■ REQUIRED ACTION: Whenever the word "pixels" appears on a line of the material below, that line is counted; state the total alone.
---*---
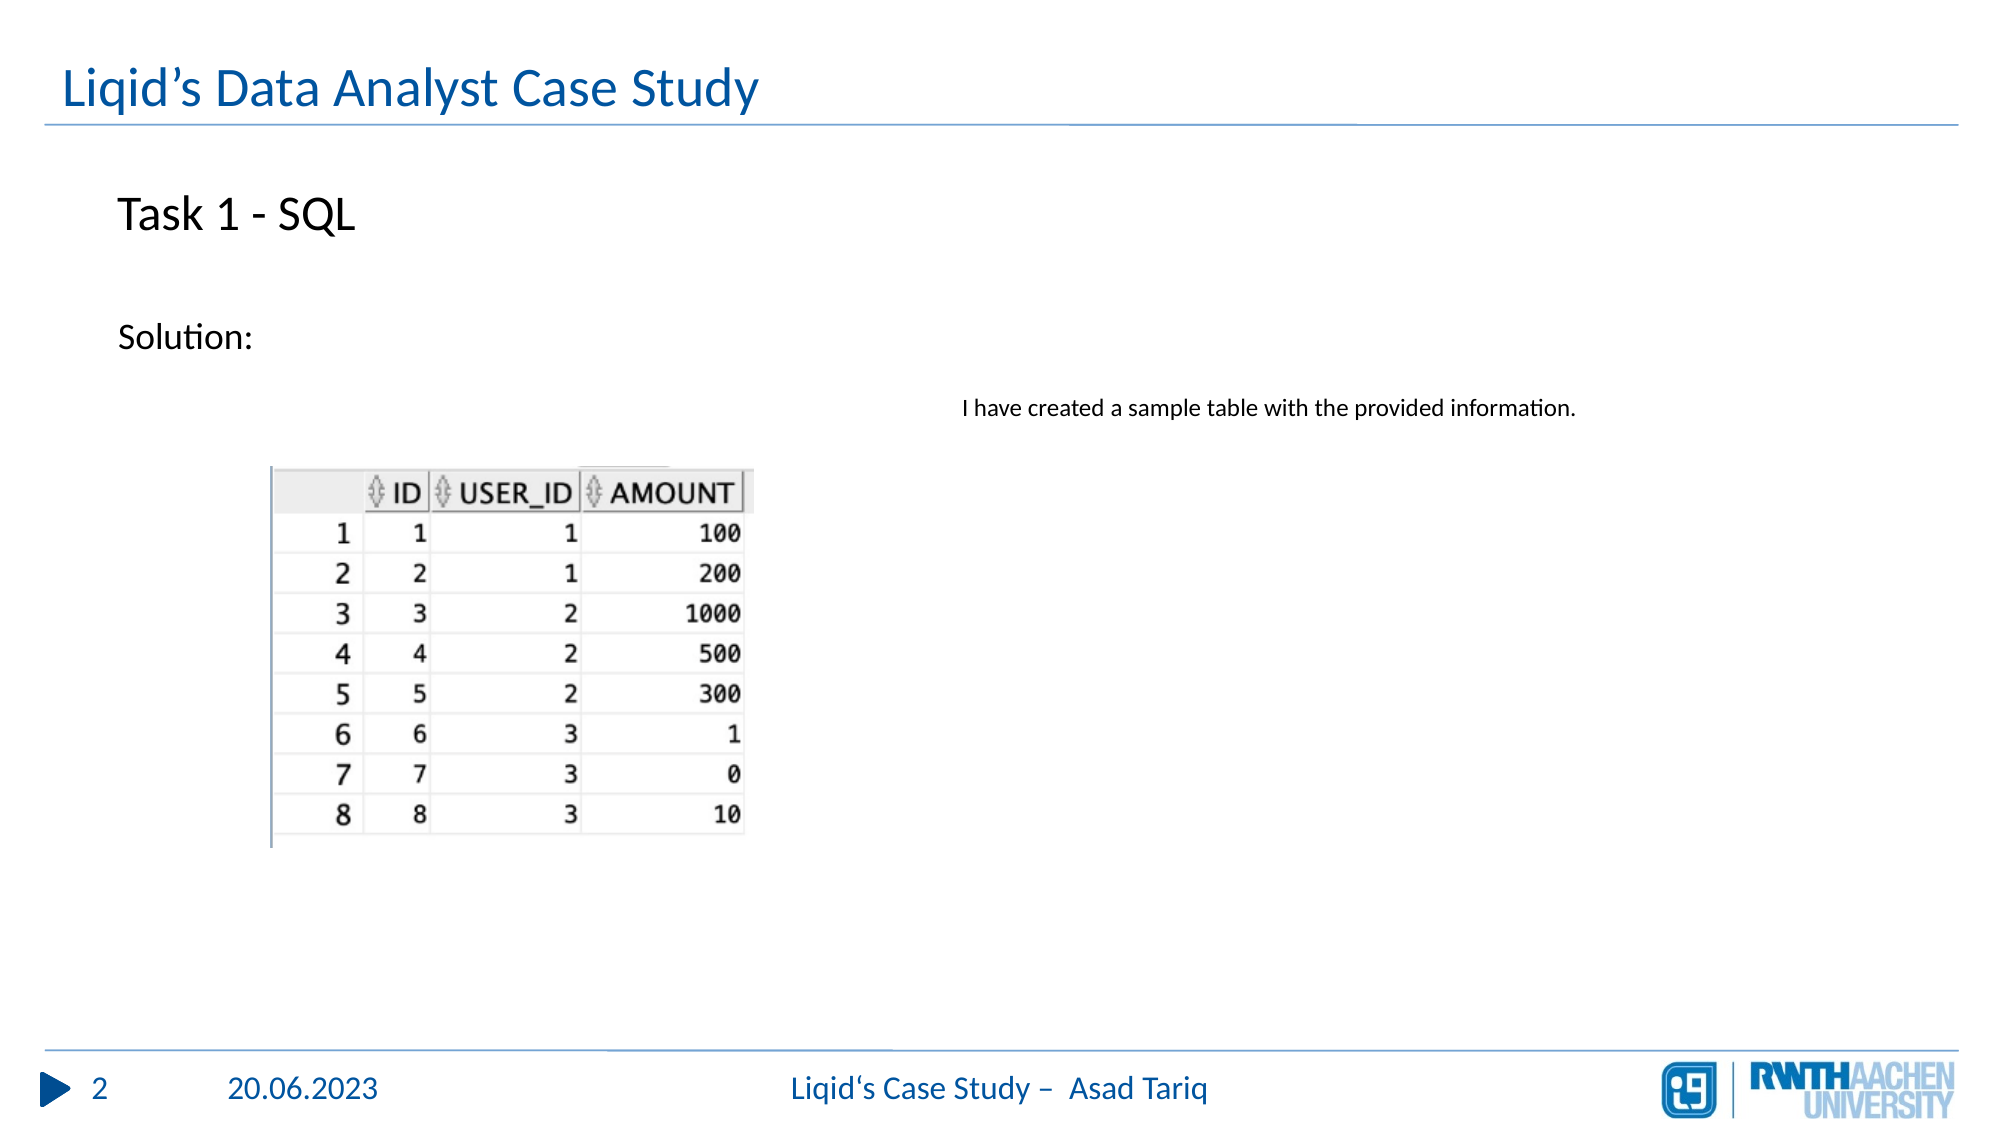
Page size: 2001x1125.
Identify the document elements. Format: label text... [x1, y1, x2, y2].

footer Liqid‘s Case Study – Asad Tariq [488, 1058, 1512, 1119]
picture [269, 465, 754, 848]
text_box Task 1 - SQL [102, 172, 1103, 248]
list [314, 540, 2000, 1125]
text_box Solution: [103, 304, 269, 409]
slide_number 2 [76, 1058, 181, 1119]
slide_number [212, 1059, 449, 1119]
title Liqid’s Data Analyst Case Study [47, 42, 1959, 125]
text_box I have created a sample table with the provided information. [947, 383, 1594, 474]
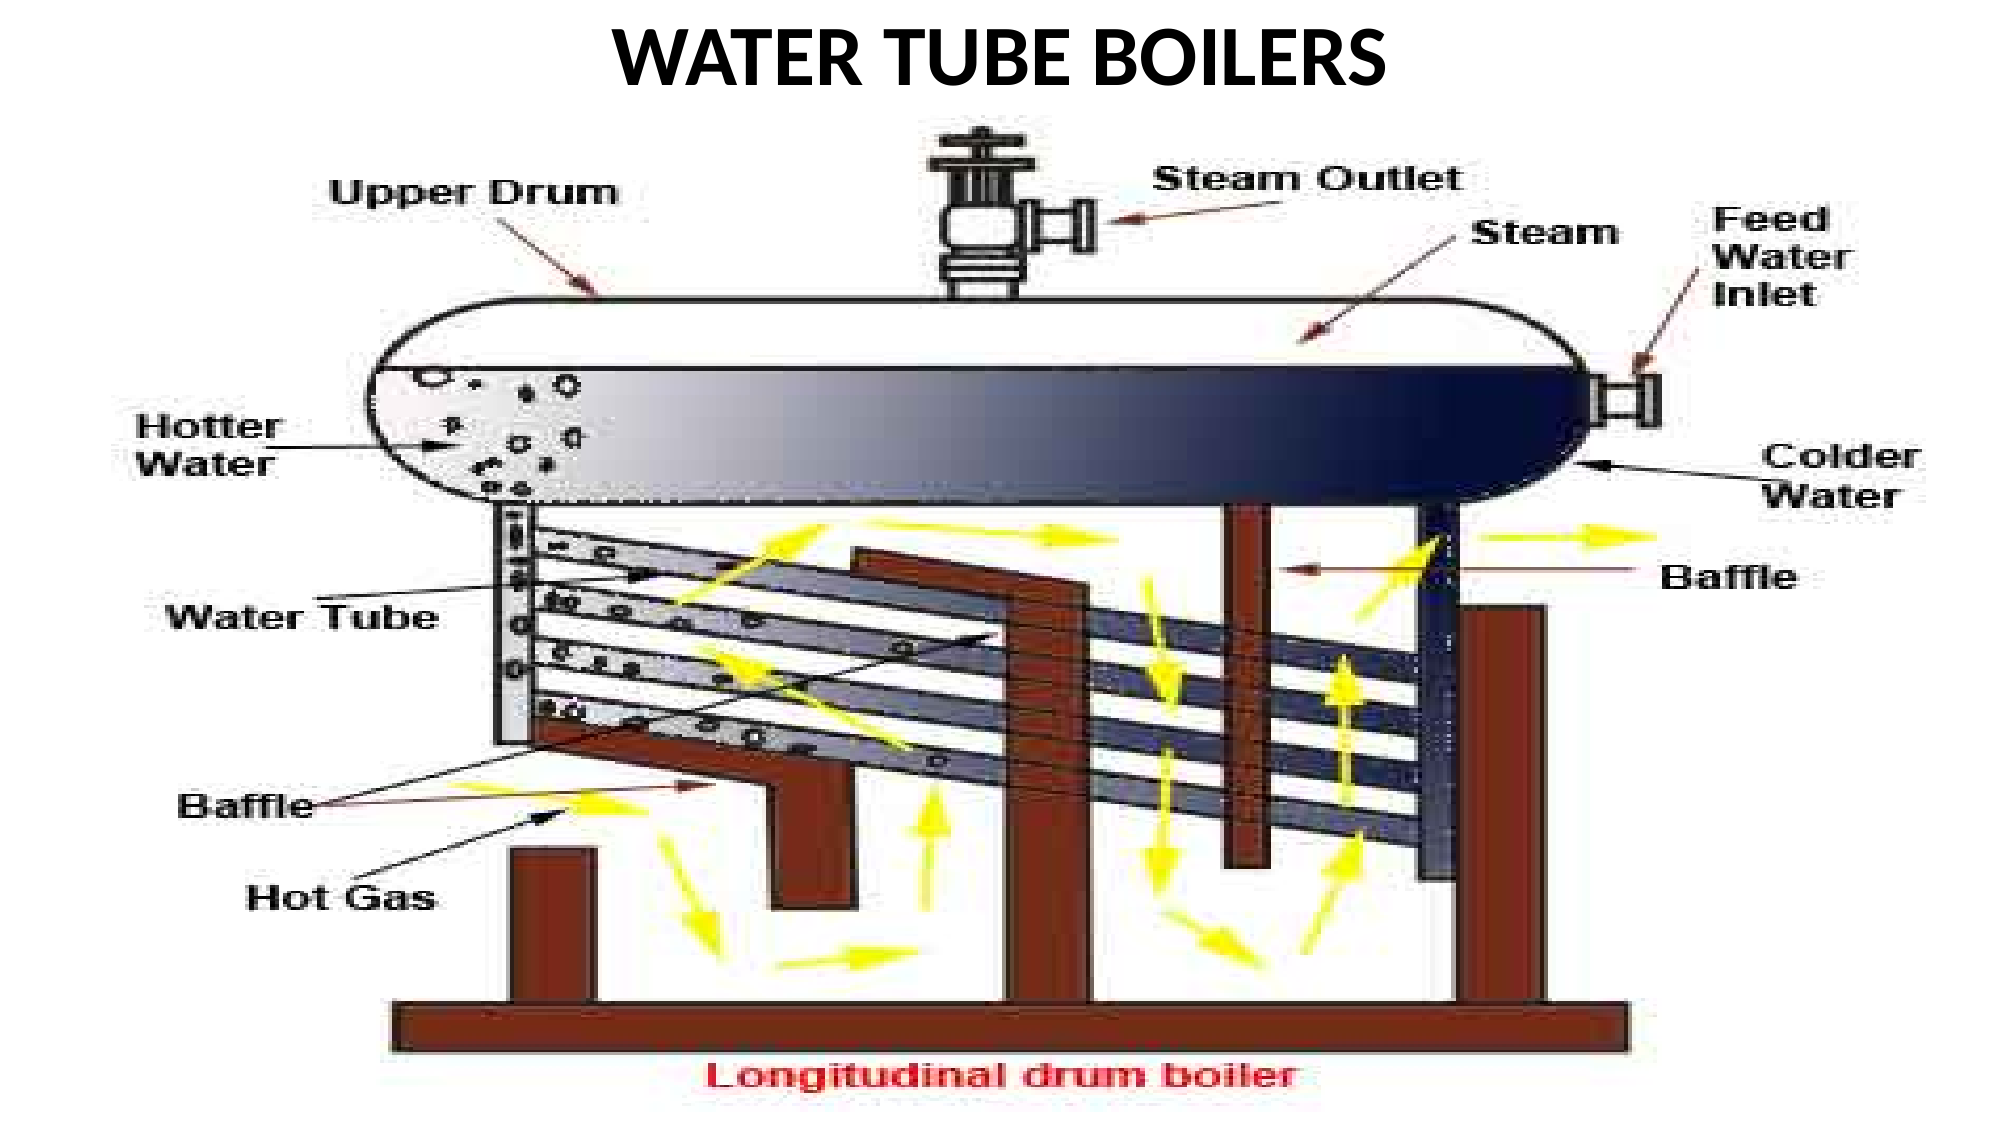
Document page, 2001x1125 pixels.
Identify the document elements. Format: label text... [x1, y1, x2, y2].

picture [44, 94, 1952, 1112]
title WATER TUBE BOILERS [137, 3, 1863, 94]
---*---
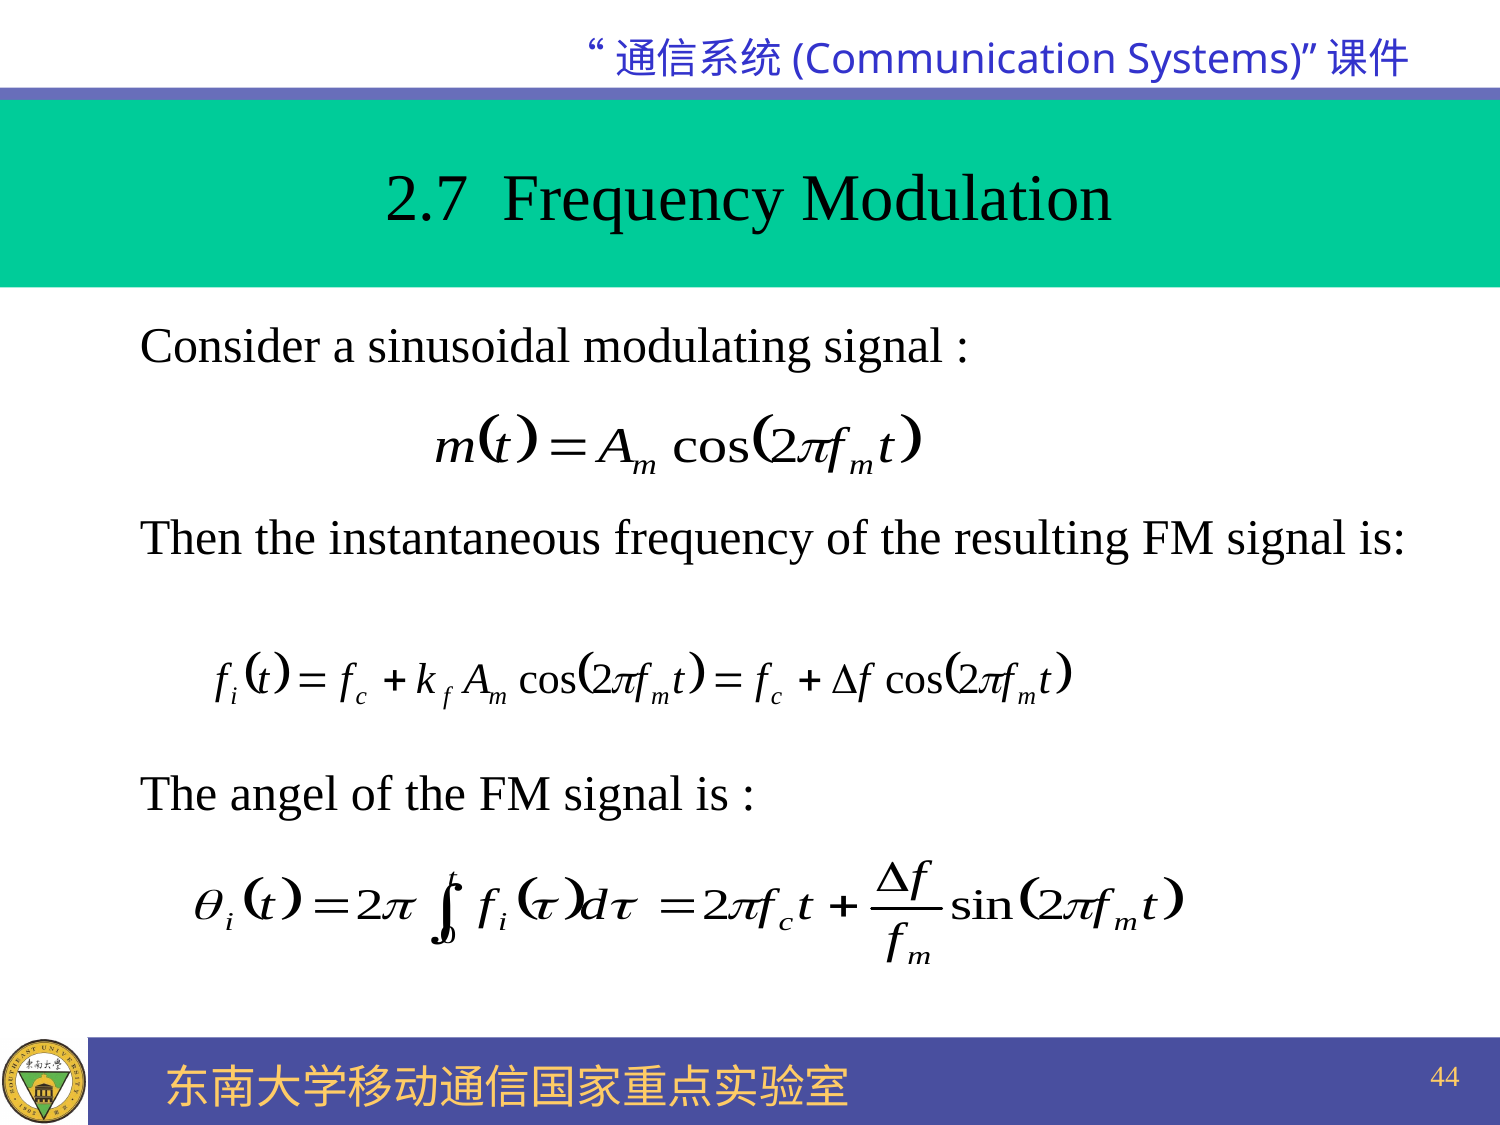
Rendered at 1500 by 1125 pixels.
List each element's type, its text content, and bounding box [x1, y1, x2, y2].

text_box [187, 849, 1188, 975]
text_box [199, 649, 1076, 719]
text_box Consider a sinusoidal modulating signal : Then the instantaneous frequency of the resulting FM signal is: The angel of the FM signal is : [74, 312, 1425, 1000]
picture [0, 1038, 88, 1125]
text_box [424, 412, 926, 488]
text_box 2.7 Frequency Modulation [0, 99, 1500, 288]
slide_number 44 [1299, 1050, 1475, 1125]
---*---
■ RESPONSE BELOW: 2